Ladies & Gents
It only took me a half a day to get this working < proof that I am learning
But there has to be a better way to do this in bash. I find it kind of pointless to have wget an htm file, save it, use w3m to parse it to text, save it again, read it into an array and grep it twice just to get a single address : port out of it, and then delete the two saved files. I wouldn't go to the trouble except that periodically the site has streaming issues and the address : port gets changes which brakes my script. Then I have to go parse the file again by hand and change the hard code in my script to the new data before it will work again. The worst part is I don't know it needs changing until after it has broken. By then it is to late and all the automation I have worked for is borked.
I did not have any luck trying to just grep the htm for the data and according to what I have read regx does not work well on htm files. Especially if what you are trying to do is very complicated.

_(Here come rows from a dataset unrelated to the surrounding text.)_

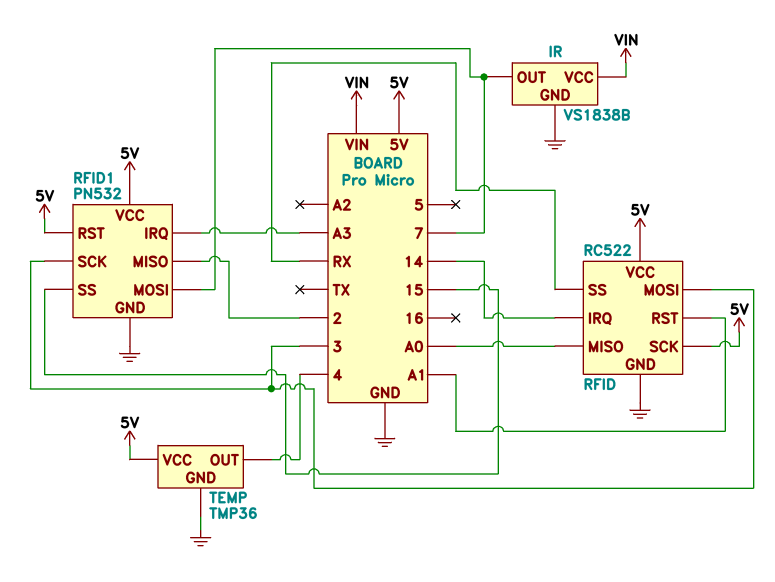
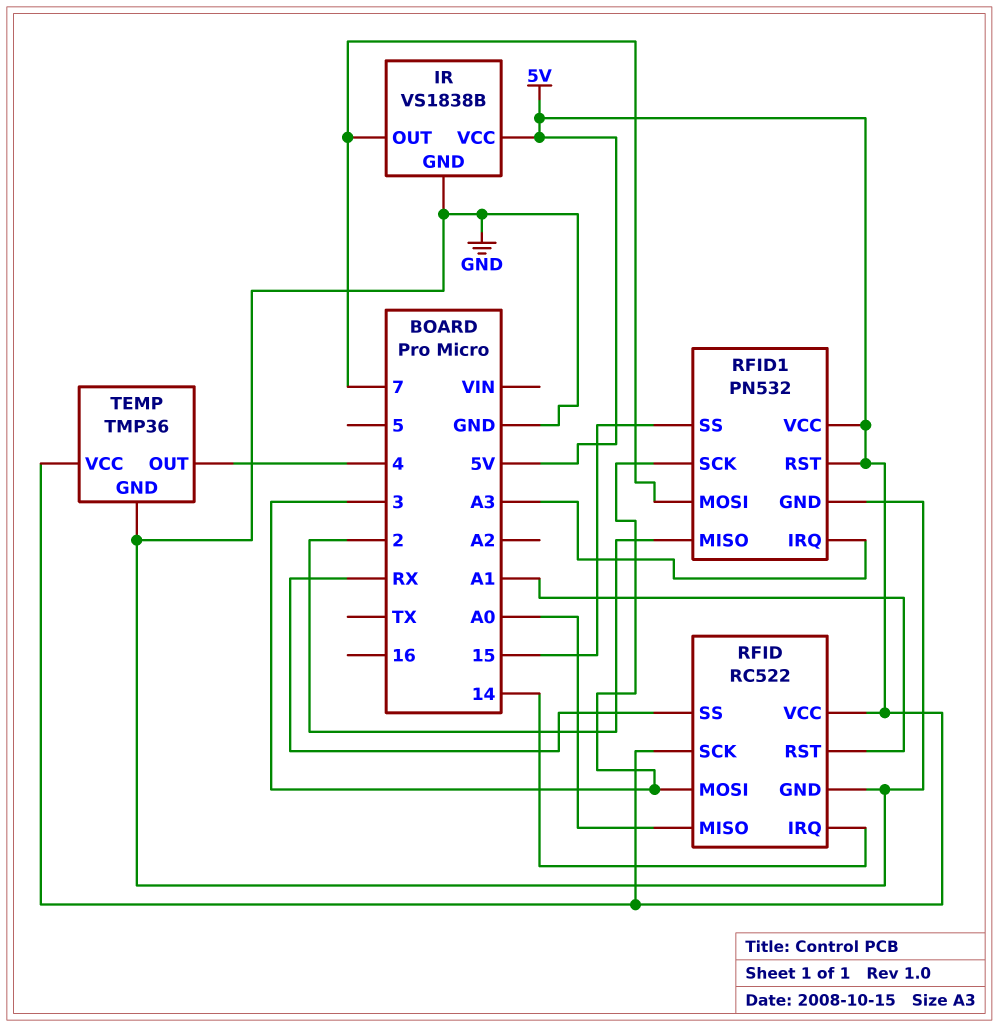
IR pin VCC: VIN -> 5V

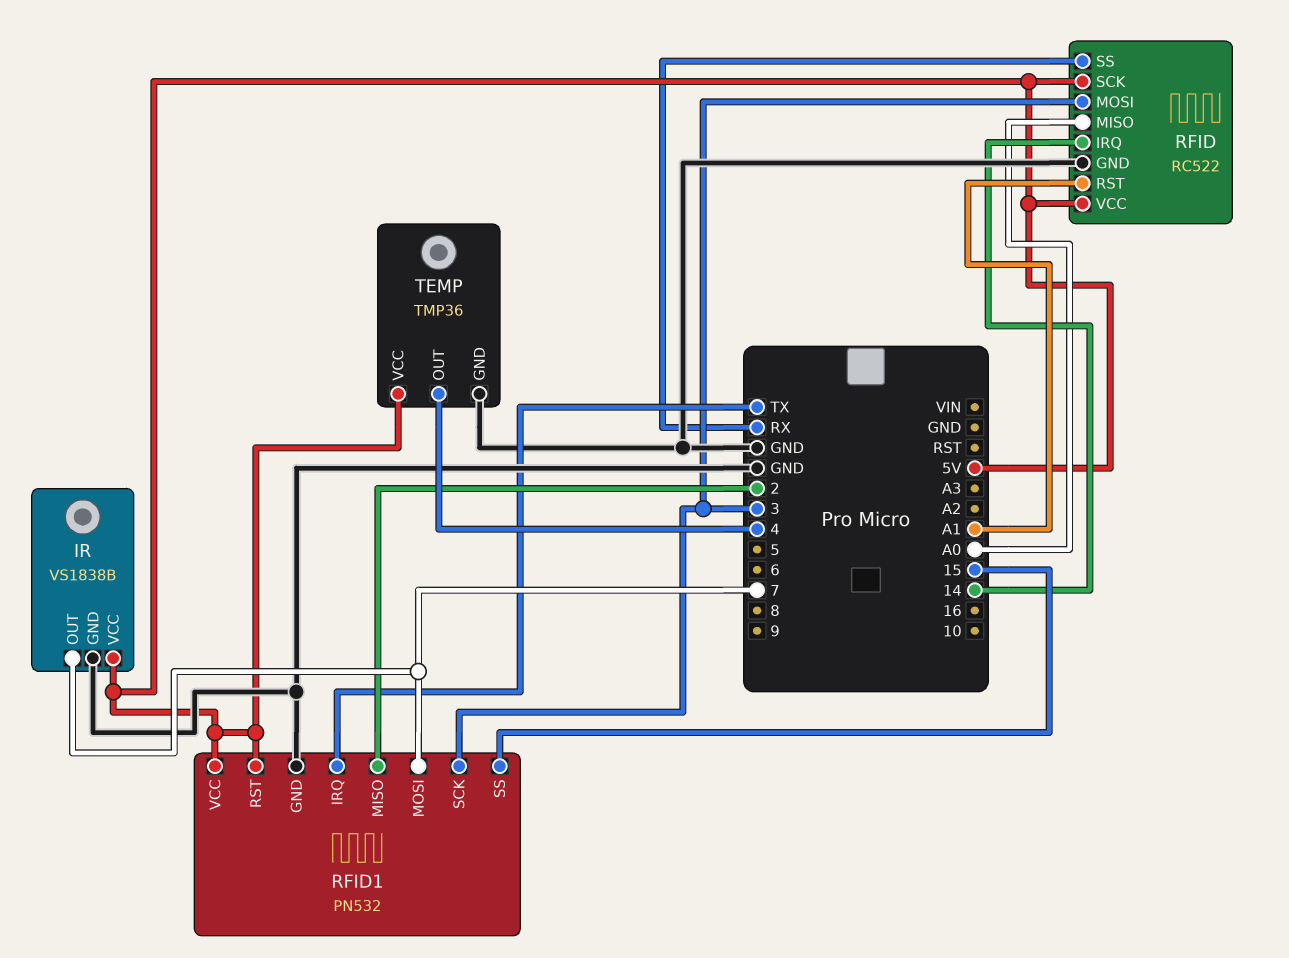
RFID1 pin IRQ: A3 -> TX

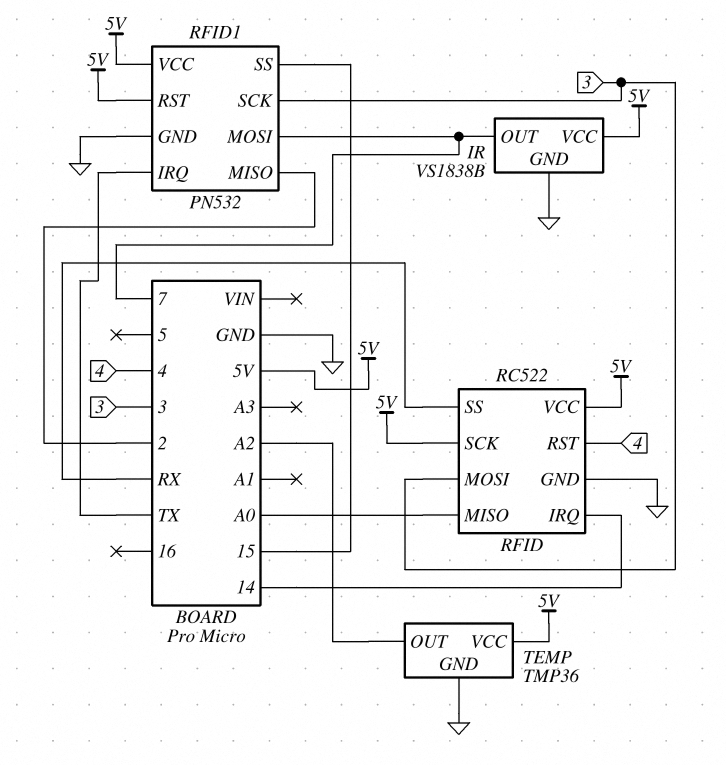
RFID pin RST: A1 -> 4
TEMP pin OUT: 4 -> A2

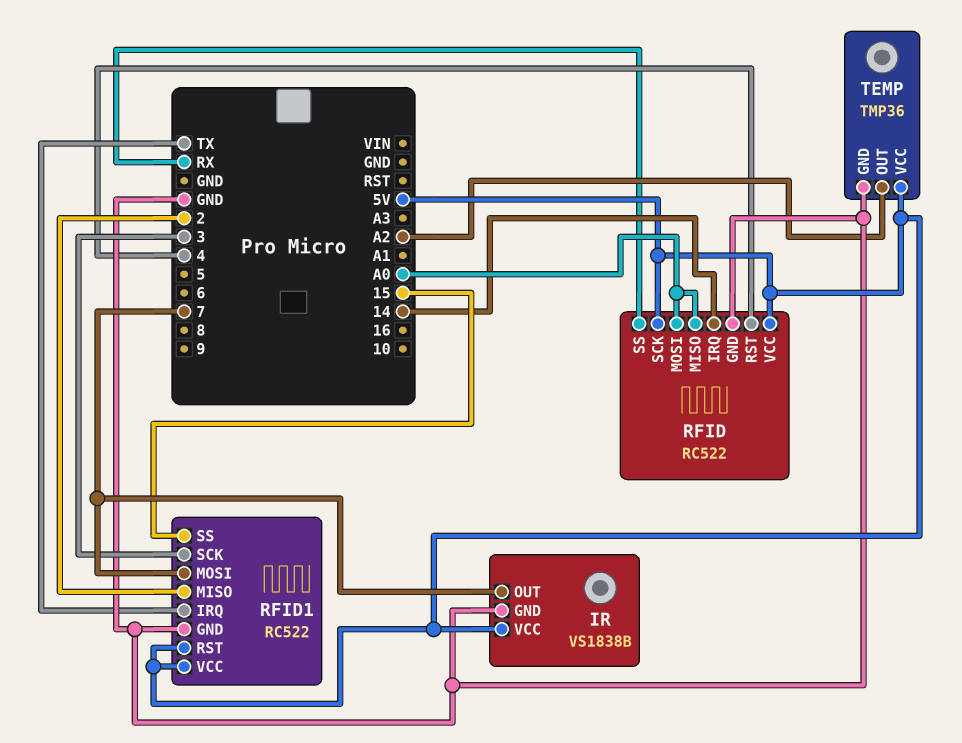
RFID pin MOSI: 3 -> A0
RFID1: PN532 -> RC522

What I find most irritating is that w3m will not translate htm-to-text with out the file being saved locally first, or at least I have not figured out how to do it yet. man w3m has not helped there. If I try to redirect the http address instead of a local file it doesn't work.
Code:
#!/bin/bash
wget http://www.shaareyzedek.mb.ca/service/serviceslive/liveservice.htm
w3m -cols 40 < liveservice.htm > liveservice.txt
oldifs=($IFS)
IFS=
read -a livestream <<<"$(grep FlashVars liveservice.txt | grep -Eo '(http|https)://[^/"]+')"
echo $livestream
IFS=($oldifs)
rm liveservice*
It just seams that there should be a way to get rid of 5 or 6 steps here.